Rencontre avec le phoque gris, emblème de Molène
C’est le phoque le plus grand d’Europe. Il mesure jusqu’à 2 mètres de long pour un poids de 250 Kg en moyenne pour un mâle, tandis que les veaux marins ne pèsent pas plus de 120 kg. Comme son nom l’indique, cette espèce possède un pelage gris foncé tacheté mais présente un dimorphisme sexuel marqué. La robe des femelles, gris clair parsemée de larges tâches, se différencie de celle des mâles qui s’assombrit avec l’âge. Ces derniers possèdent par ailleurs une tête plus massive. L’absence de front marqué permet aussi de distinguer les phoques gris des veaux marins. Contrairement aux otaries, les oreilles des phoques ne sont pas visibles et consistent en des ouvertures sans pavillon sur les côtés de la tête. On reconnaît les jeunes phoques à leur robe plus claire. A la naissance ils sont pratiquement blanc, c’est pourquoi ont les appellent des « blanchons« .

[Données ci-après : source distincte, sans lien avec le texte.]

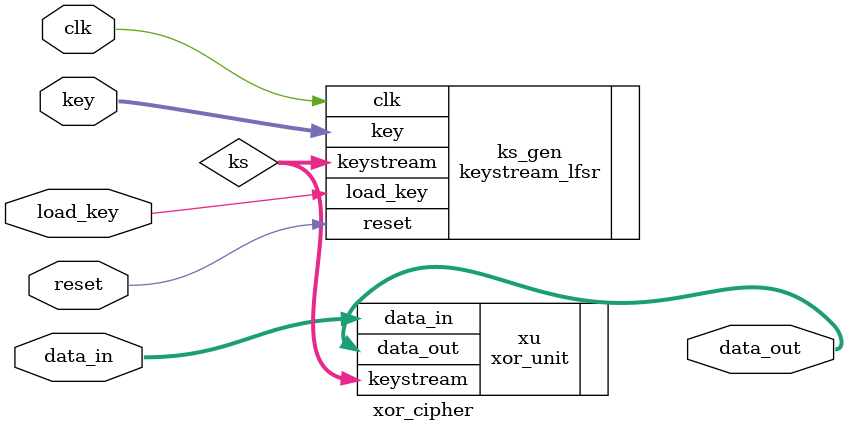
<source format=v>
module xor_cipher(
    input  wire        clk,
    input  wire        reset,
    input  wire        load_key,
    input  wire [7:0]  data_in,   // plaintext or ciphertext as lfsr decoding and encoding uses the same operation
    input  wire [7:0]  key,       // this is the keystream genereated key tht is used to encrypt  
    output wire [7:0]  data_out   // result after xor it could be cipher text or the plain text depending on data_in
);
    wire [7:0] ks;

    keystream_lfsr ks_gen (
        // calls the keystream generation function
        .clk(clk),
        .reset(reset),
        .load_key(load_key),
        .key(key),
        .keystream(ks)
    );

    xor_unit xu (
        // calls the xor_unit module which is used to actually xor the keystream and data_in
        .data_in(data_in),
        .keystream(ks),
        .data_out(data_out)
    );
endmodule

</source>
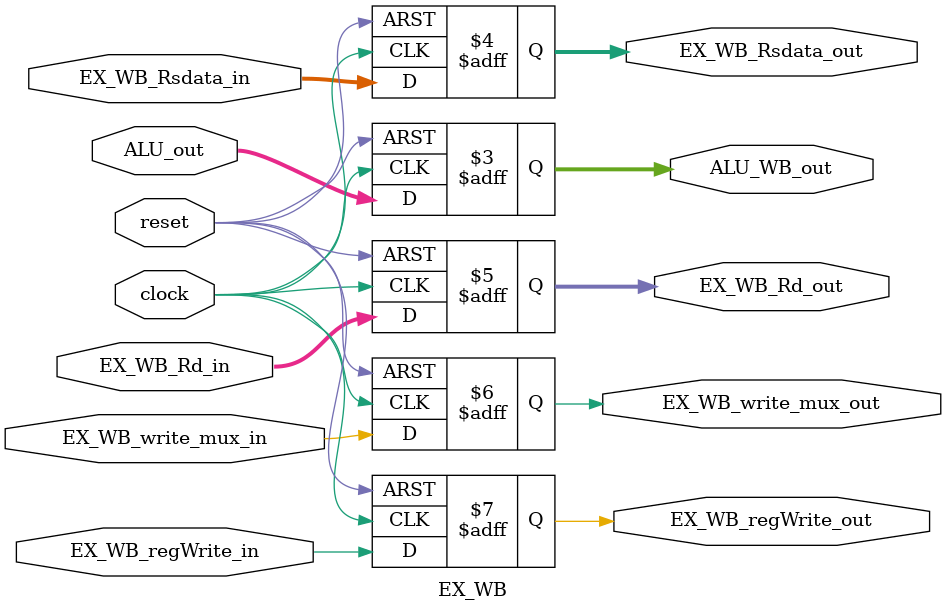
<source format=v>
module EX_WB(input clock,input reset,
  input [7:0] ALU_out,
  input [7:0] EX_WB_Rsdata_in,
  input [2:0] EX_WB_Rd_in,
  input EX_WB_write_mux_in,EX_WB_regWrite_in, 
  output reg [7:0] ALU_WB_out,
  output reg [7:0] EX_WB_Rsdata_out,
  output reg [2:0] EX_WB_Rd_out,
  output reg EX_WB_write_mux_out,EX_WB_regWrite_out);
  
  
  
  
  always@(posedge clock,negedge reset)
  begin
    if(reset==0)
      begin
        {EX_WB_write_mux_out,EX_WB_regWrite_out} <= 2'b0;
        {ALU_WB_out,EX_WB_Rsdata_out,EX_WB_Rd_out} <= 19'b0;
      end
    else
      begin
        {EX_WB_write_mux_out,EX_WB_regWrite_out} <= {EX_WB_write_mux_in,EX_WB_regWrite_in};
        {ALU_WB_out,EX_WB_Rsdata_out,EX_WB_Rd_out} <= {ALU_out,EX_WB_Rsdata_in,EX_WB_Rd_in};
      end
  end
endmodule
        
      
   
</source>
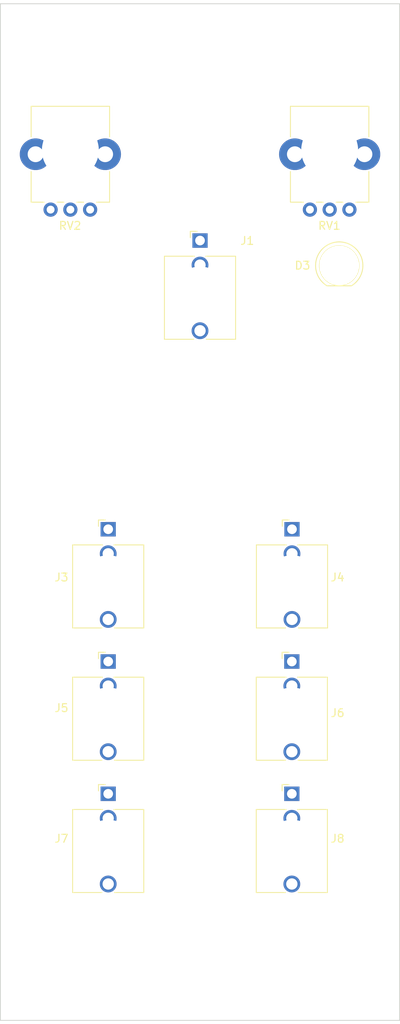
<source format=kicad_pcb>
(kicad_pcb (version 20221018) (generator pcbnew)

  (general
    (thickness 1.6)
  )

  (paper "A4")
  (layers
    (0 "F.Cu" signal)
    (31 "B.Cu" power)
    (32 "B.Adhes" user "B.Adhesive")
    (33 "F.Adhes" user "F.Adhesive")
    (34 "B.Paste" user)
    (35 "F.Paste" user)
    (36 "B.SilkS" user "B.Silkscreen")
    (37 "F.SilkS" user "F.Silkscreen")
    (38 "B.Mask" user)
    (39 "F.Mask" user)
    (40 "Dwgs.User" user "User.Drawings")
    (41 "Cmts.User" user "User.Comments")
    (42 "Eco1.User" user "User.Eco1")
    (43 "Eco2.User" user "User.Eco2")
    (44 "Edge.Cuts" user)
    (45 "Margin" user)
    (46 "B.CrtYd" user "B.Courtyard")
    (47 "F.CrtYd" user "F.Courtyard")
    (48 "B.Fab" user)
    (49 "F.Fab" user)
    (50 "User.1" user)
    (51 "User.2" user)
    (52 "User.3" user)
    (53 "User.4" user)
    (54 "User.5" user)
    (55 "User.6" user)
    (56 "User.7" user)
    (57 "User.8" user)
    (58 "User.9" user)
  )

  (setup
    (stackup
      (layer "F.SilkS" (type "Top Silk Screen"))
      (layer "F.Paste" (type "Top Solder Paste"))
      (layer "F.Mask" (type "Top Solder Mask") (thickness 0.01))
      (layer "F.Cu" (type "copper") (thickness 0.035))
      (layer "dielectric 1" (type "core") (thickness 1.51) (material "FR4") (epsilon_r 4.5) (loss_tangent 0.02))
      (layer "B.Cu" (type "copper") (thickness 0.035))
      (layer "B.Mask" (type "Bottom Solder Mask") (thickness 0.01))
      (layer "B.Paste" (type "Bottom Solder Paste"))
      (layer "B.SilkS" (type "Bottom Silk Screen"))
      (copper_finish "None")
      (dielectric_constraints no)
    )
    (pad_to_mask_clearance 0)
    (pcbplotparams
      (layerselection 0x00010fc_ffffffff)
      (plot_on_all_layers_selection 0x0000000_00000000)
      (disableapertmacros false)
      (usegerberextensions false)
      (usegerberattributes true)
      (usegerberadvancedattributes true)
      (creategerberjobfile true)
      (dashed_line_dash_ratio 12.000000)
      (dashed_line_gap_ratio 3.000000)
      (svgprecision 6)
      (plotframeref false)
      (viasonmask false)
      (mode 1)
      (useauxorigin false)
      (hpglpennumber 1)
      (hpglpenspeed 20)
      (hpglpendiameter 15.000000)
      (dxfpolygonmode true)
      (dxfimperialunits true)
      (dxfusepcbnewfont true)
      (psnegative false)
      (psa4output false)
      (plotreference true)
      (plotvalue true)
      (plotinvisibletext false)
      (sketchpadsonfab false)
      (subtractmaskfromsilk false)
      (outputformat 1)
      (mirror false)
      (drillshape 1)
      (scaleselection 1)
      (outputdirectory "")
    )
  )

  (net 0 "")
  (net 1 "GND")
  (net 2 "Net-(J1-PadT)")
  (net 3 "unconnected-(J3-PadTN)")
  (net 4 "unconnected-(J4-PadTN)")
  (net 5 "unconnected-(J5-PadTN)")
  (net 6 "unconnected-(J6-PadTN)")
  (net 7 "unconnected-(J7-PadTN)")
  (net 8 "unconnected-(J8-PadTN)")
  (net 9 "Net-(R1-Pad1)")
  (net 10 "+12VA")
  (net 11 "/CV_Scale")
  (net 12 "Net-(J8-PadT)")
  (net 13 "Net-(J7-PadT)")
  (net 14 "Net-(J3-PadT)")
  (net 15 "Net-(J4-PadT)")
  (net 16 "Net-(J5-PadT)")
  (net 17 "Net-(J6-PadT)")

  (footprint "Connector_Audio:Jack_3.5mm_QingPu_WQP-PJ398SM_Vertical_CircularHoles" (layer "F.Cu") (at 150.484 98.6))

  (footprint "Connector_Audio:Jack_3.5mm_QingPu_WQP-PJ398SM_Vertical_CircularHoles" (layer "F.Cu") (at 138.85 62.11))

  (footprint (layer "F.Cu") (at 156.459666 65.265016))

  (footprint "Custom_Footprints:Alpha_9mm_Potentiometer_Aligned" (layer "F.Cu") (at 122.45 50.7))

  (footprint (layer "F.Cu") (at 138.85 68.59))

  (footprint "Custom_Footprints:Sub_Miniature_Switch_MountingHole_3.5mm" (layer "F.Cu") (at 150.484 121.8))

  (footprint (layer "F.Cu") (at 155.25 50.7))

  (footprint "Custom_Footprints:Sub_Miniature_Switch_MountingHole_3.5mm" (layer "F.Cu") (at 127.236 105.08))

  (footprint "Custom_Footprints:Sub_Miniature_Switch_MountingHole_3.5mm" (layer "F.Cu") (at 127.236 121.8))

  (footprint "Connector_Audio:Jack_3.5mm_QingPu_WQP-PJ398SM_Vertical_CircularHoles" (layer "F.Cu") (at 127.236 115.32))

  (footprint "Connector_Audio:Jack_3.5mm_QingPu_WQP-PJ398SM_Vertical_CircularHoles" (layer "F.Cu") (at 150.464 132.04))

  (footprint "Connector_Audio:Jack_3.5mm_QingPu_WQP-PJ398SM_Vertical_CircularHoles" (layer "F.Cu") (at 127.236 132.04))

  (footprint "Custom_Footprints:Alpha_9mm_Potentiometer_Aligned" (layer "F.Cu") (at 155.25 50.7))

  (footprint "MountingHole:MountingHole_3.2mm_M3" (layer "F.Cu") (at 121.1 35.18))

  (footprint "Connector_Audio:Jack_3.5mm_QingPu_WQP-PJ398SM_Vertical_CircularHoles" (layer "F.Cu") (at 150.464 115.32))

  (footprint "Custom_Footprints:Sub_Miniature_Switch_MountingHole_3.5mm" (layer "F.Cu") (at 127.236 138.52))

  (footprint "Custom_Footprints:Sub_Miniature_Switch_MountingHole_3.5mm" (layer "F.Cu") (at 150.484 105.08))

  (footprint (layer "F.Cu") (at 122.45 50.7))

  (footprint "MountingHole:MountingHole_3.2mm_M3" (layer "F.Cu") (at 156.66 35.18))

  (footprint "LED_THT:LED_D5.0mm" (layer "F.Cu") (at 156.459666 66.540016 90))

  (footprint "Connector_Audio:Jack_3.5mm_QingPu_WQP-PJ398SM_Vertical_CircularHoles" (layer "F.Cu") (at 127.236 98.6))

  (footprint "Custom_Footprints:Sub_Miniature_Switch_MountingHole_3.5mm" (layer "F.Cu") (at 150.484 138.52))

  (footprint "MountingHole:MountingHole_3.2mm_M3" (layer "F.Cu") (at 156.66 157.68))

  (footprint "MountingHole:MountingHole_3.2mm_M3" (layer "F.Cu") (at 121.1 157.68))

  (gr_line (start 164.1 160.68) (end 113.6 160.68)
    (stroke (width 0.1) (type solid)) (layer "Edge.Cuts") (tstamp 8720899d-00d3-4ed8-aebd-c7a16589fd0f))
  (gr_line (start 113.6 32.18) (end 164.1 32.18)
    (stroke (width 0.1) (type solid)) (layer "Edge.Cuts") (tstamp 9b8b2e9f-baaa-49ac-8d4f-5fc5c83443a2))
  (gr_line (start 113.6 160.68) (end 113.6 32.18)
    (stroke (width 0.1) (type solid)) (layer "Edge.Cuts") (tstamp 9dcf9382-ba3d-4f40-9562-1bf7f090526c))
  (gr_line (start 164.1 32.18) (end 164.1 160.68)
    (stroke (width 0.1) (type solid)) (layer "Edge.Cuts") (tstamp fa398d99-1cd0-425d-b30f-e88734032943))
  (gr_text "RAMP DOWN" (at 150.464 132.04) (layer "Dwgs.User") (tstamp 04613360-657c-4a1d-9ef3-f35066c3053f)
    (effects (font (size 1.5 1.5) (thickness 0.2)))
  )
  (gr_text "CV IN" (at 138.85 62.11) (layer "Dwgs.User") (tstamp 241717d5-df9f-4a52-8997-c5e824b93411)
    (effects (font (size 1.5 1.5) (thickness 0.2)))
  )
  (gr_text "SQR" (at 150.484 98.6) (layer "Dwgs.User") (tstamp 5971faca-c9a4-425b-a20f-f4c5414ce6e2)
    (effects (font (size 1.5 1.5) (thickness 0.2)))
  )
  (gr_text "RAMP UP" (at 127.236 132.04) (layer "Dwgs.User") (tstamp 68142519-4bda-450e-ade4-f28e42200229)
    (effects (font (size 1.5 1.5) (thickness 0.2)))
  )
  (gr_text "RATE" (at 122.45 43.3) (layer "Dwgs.User") (tstamp 98c4d518-8317-4cf9-ae8a-d49b5327fc25)
    (effects (font (size 1.5 1.5) (thickness 0.2)))
  )
  (gr_text "TRI" (at 127.236 98.6) (layer "Dwgs.User") (tstamp a229014f-c2aa-40da-869b-c574f8864e00)
    (effects (font (size 1.5 1.5) (thickness 0.2)))
  )
  (gr_text "CV DEPTH" (at 155.25 43.3) (layer "Dwgs.User") (tstamp a38fed7f-a42f-4e7d-8c74-2129c88de47e)
    (effects (font (size 1.5 1.5) (thickness 0.2)))
  )
  (gr_text "LFO\n" (at 138.87 38.294) (layer "Dwgs.User") (tstamp c0b6417f-9c1f-414e-9a8f-24d239ce9c5e)
    (effects (font (size 3 3) (thickness 0.2)))
  )
  (gr_text "SINE" (at 127.236 115.32) (layer "Dwgs.User") (tstamp c3bc42a4-c00a-48f3-a13e-c3c05ed3863e)
    (effects (font (size 1.5 1.5) (thickness 0.2)))
  )
  (gr_text "INV SINE" (at 150.464 115.32) (layer "Dwgs.User") (tstamp dff6c1e8-c510-4aff-b6c9-ef11914d2d63)
    (effects (font (size 1.5 1.5) (thickness 0.2)))
  )

)

</source>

Emblèmes de l’archipel, ces animaux viennent régulièrement pêcher autour des rochers. Ils se reposent par quelques mètres d’eau, couchés au fond, au milieu des roches et des algues et adorent se prélasser au soleil sur les rochers. Le phoque gris est essentiellement piscivore et s’alimente de proies accessibles telles que les vieilles, les congres ou les calamars. C’est un prédateur opportuniste. Bien que certains pêcheurs le considèrent comme un concurrent, le phoque ne se nourrit pas beaucoup d’espèces nobles comme le bar ou le lieu, plus difficiles à capturer. Le phoque gris fait l’objet d’une double protection : il fait partie des mammifères marins protégés sur le territoire national, selon l’arrêté du 27 juillet 1995 et est également classée en annexe II de la Directive Habitat de l’Europe. Comme pour la colonie de grands dauphins, celle des phoques gris fait l’objet d’un programme de suivi effectué par le Parc National Marin d’Iroise en partenariat avec Océanopolis.